---- Selected excerpt

So, to answer the question of what I think is a better alternative to the proposal, I’d simply say status quo is better: let projects decide their serde formats individually, let library authors consider this problem, and let library users deal with whatever choices the library author made.

Of course, if I’m wrong, and there actually is some magic silver bullet that I’m missing here, I’d love to know about it, but I’ve not come across one yet.

EpicWink · July 19, 2025, 9:47am

@Monarch could you please link to the prior discussion in this forum and in the Python mailing list? I’m sure I’ve seen this idea discussed before.

One way to improve flexibility is for the consumer to include a set of allowed types to the implementer of __serialize__ as an argument: the implementer must be able to downgrade their type specificity or raise some error. For example, when serialising to JSON, datetimes are unsuitable, but they’re valid on YAML.

--------
---- Dataset entries

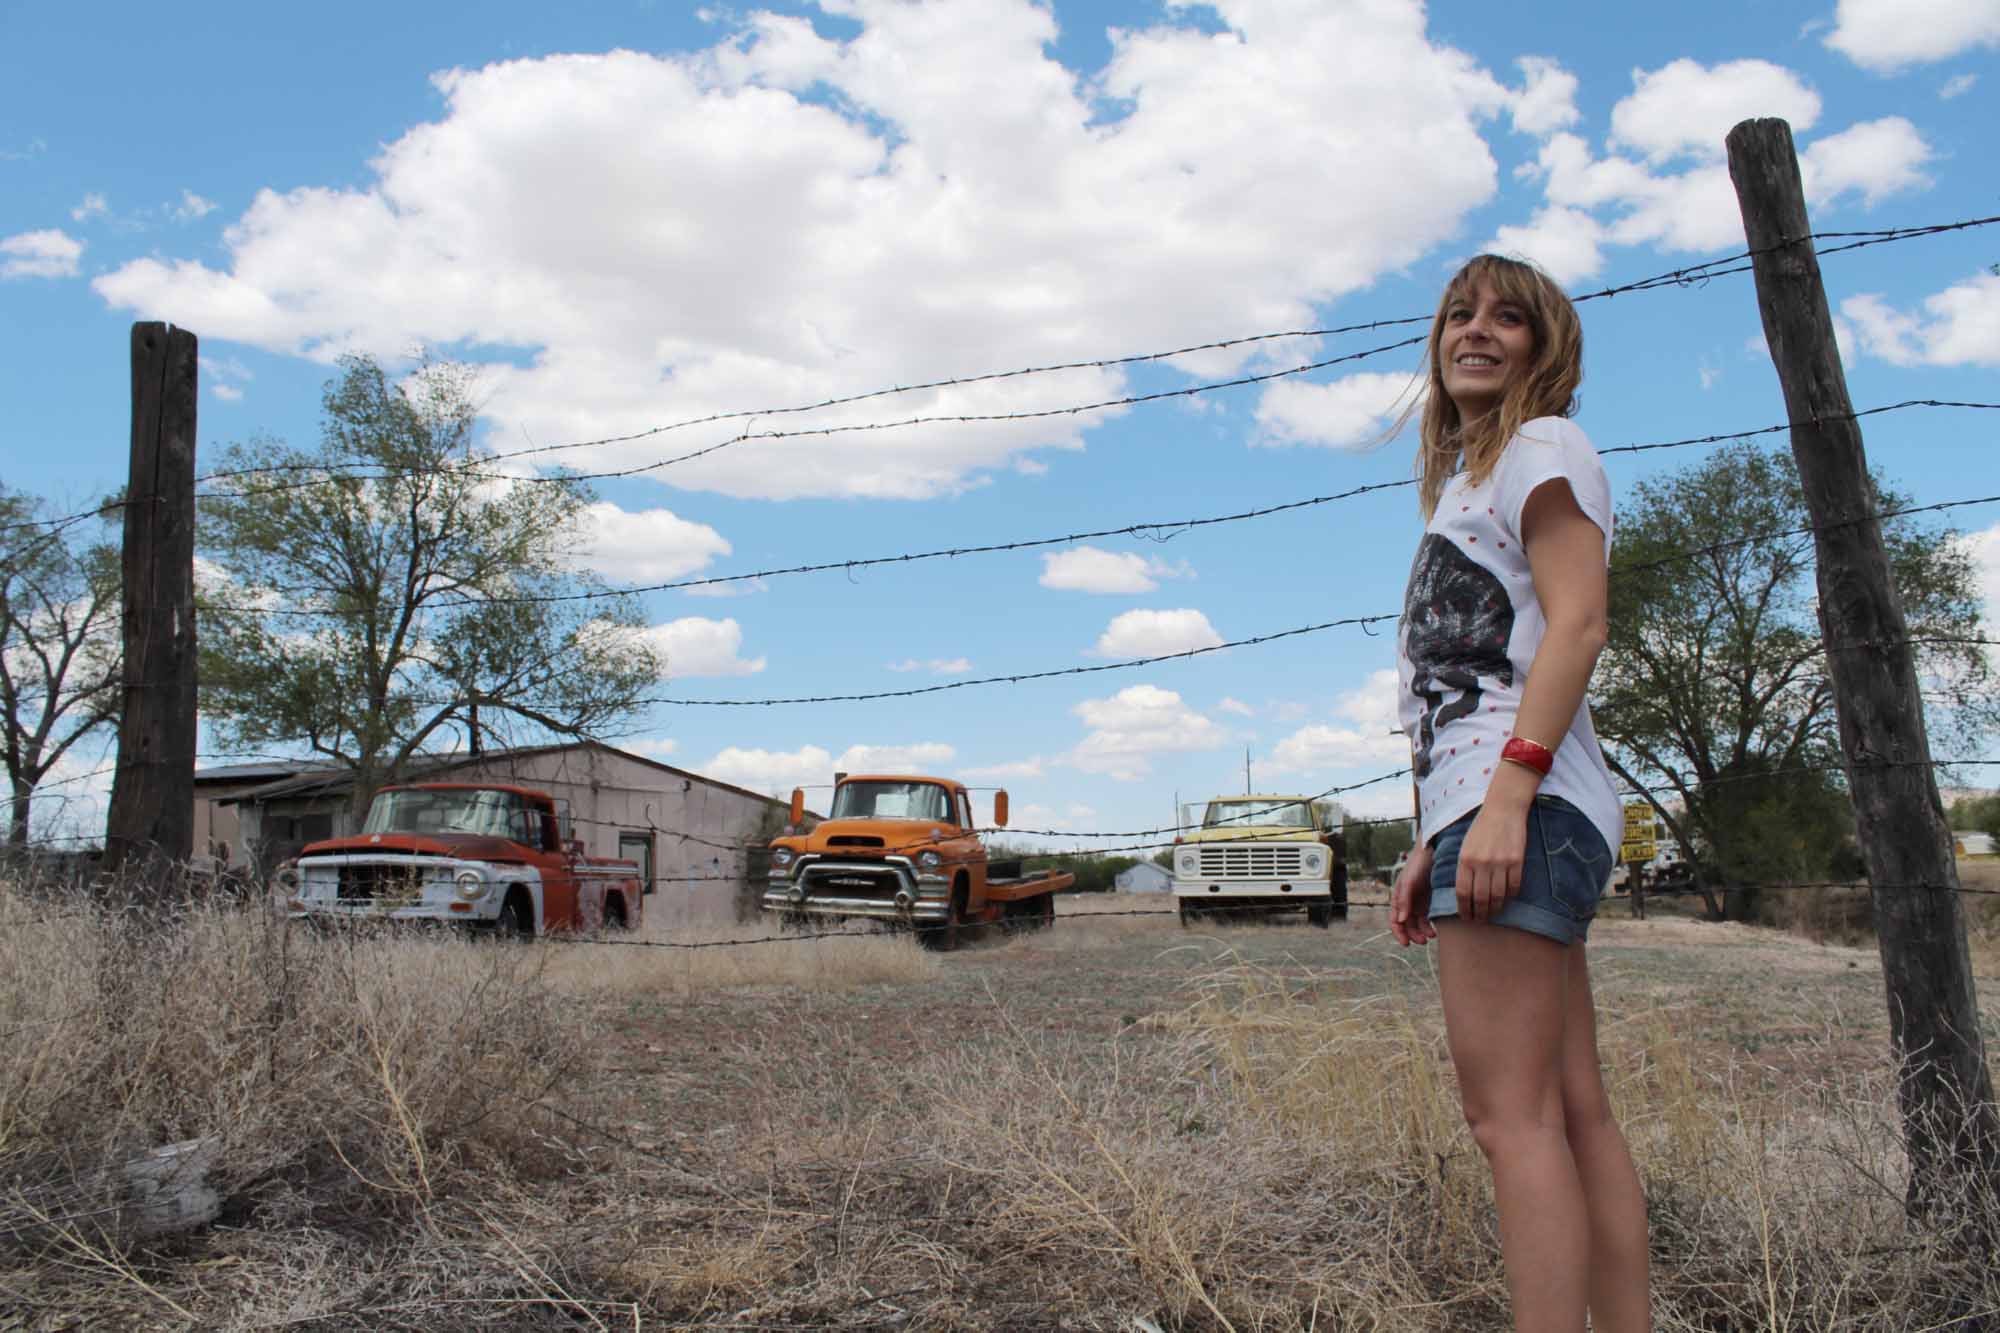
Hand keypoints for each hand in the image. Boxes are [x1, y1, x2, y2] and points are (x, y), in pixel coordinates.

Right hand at [1389, 843, 1436, 946]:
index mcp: (1398, 898)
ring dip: (1422, 932)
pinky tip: (1436, 930)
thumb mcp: (1409, 882)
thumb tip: (1400, 920)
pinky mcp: (1429, 901)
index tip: (1406, 943)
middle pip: (1407, 924)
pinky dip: (1430, 925)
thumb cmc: (1417, 865)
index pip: (1395, 920)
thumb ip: (1404, 901)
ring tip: (1432, 936)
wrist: (1433, 852)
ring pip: (1417, 923)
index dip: (1399, 933)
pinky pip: (1427, 918)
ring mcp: (1418, 902)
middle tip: (1423, 942)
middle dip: (1413, 935)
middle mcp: (1407, 902)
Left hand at [1454, 797, 1529, 922]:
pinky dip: (1510, 896)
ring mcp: (1500, 862)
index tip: (1465, 917)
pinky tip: (1506, 900)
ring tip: (1492, 913)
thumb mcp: (1465, 846)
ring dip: (1494, 908)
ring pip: (1497, 895)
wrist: (1503, 809)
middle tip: (1479, 920)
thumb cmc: (1481, 828)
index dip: (1464, 908)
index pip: (1462, 892)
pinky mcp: (1517, 861)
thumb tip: (1464, 893)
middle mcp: (1482, 863)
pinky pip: (1514, 886)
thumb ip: (1464, 867)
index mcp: (1465, 859)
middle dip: (1479, 913)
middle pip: (1480, 898)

--------

- Task details -
The forum excerpt above argues for keeping the status quo and says who should be left to handle what. List each party it names and what that party is left to do.

- Answer space -
- Projects: decide their serde formats individually.
- Library authors: consider this problem.
- Library users: deal with whatever choices the library author made.